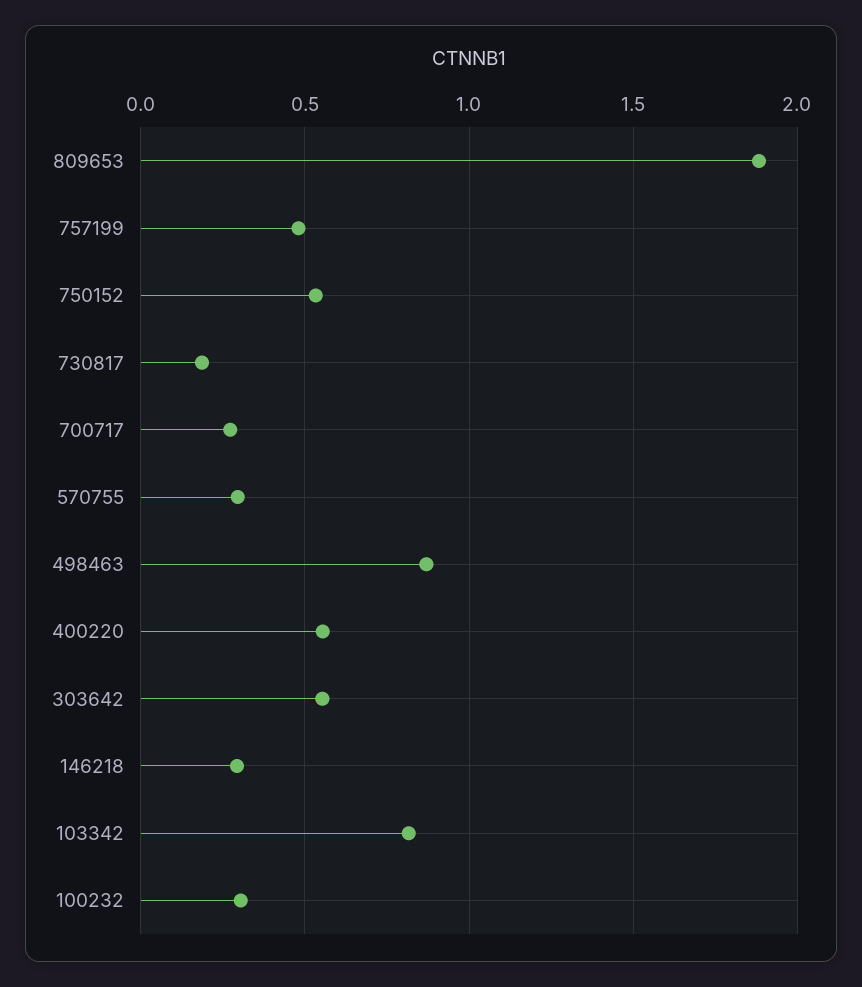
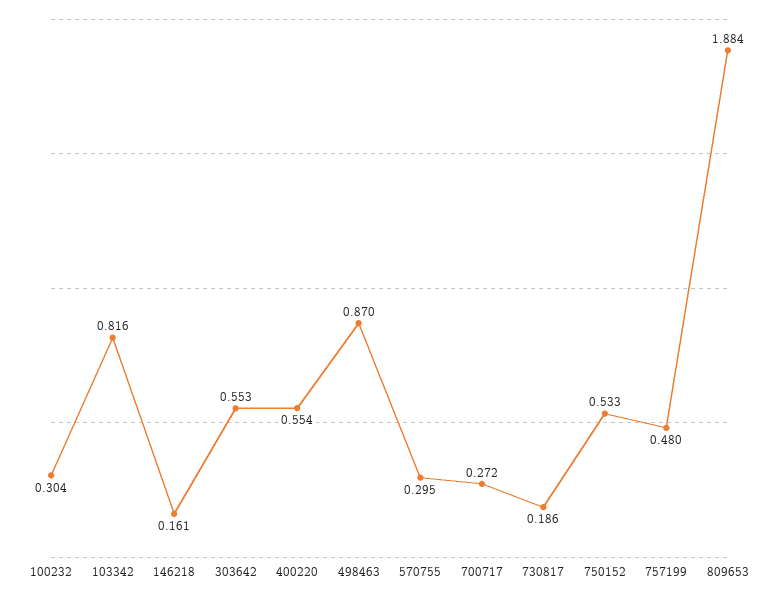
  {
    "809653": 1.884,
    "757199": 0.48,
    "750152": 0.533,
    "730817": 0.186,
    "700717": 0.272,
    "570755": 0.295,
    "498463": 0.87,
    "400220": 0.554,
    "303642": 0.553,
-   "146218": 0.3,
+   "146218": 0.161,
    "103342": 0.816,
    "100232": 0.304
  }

* * * *

Task objective>
Please give an exact printout of all the records, pictures aside.

Written answer>
  {
    "809653": 1.884,
    "757199": 0.48,
    "750152": 0.533,
    "730817": 0.186,
    "700717": 0.272,
    "570755": 0.295,
    "498463": 0.87,
    "400220": 0.554,
    "303642": 0.553,
-   "146218": 0.3,
+   "146218": 0.161,
    "103342": 0.816,
    "100232": 0.304
  }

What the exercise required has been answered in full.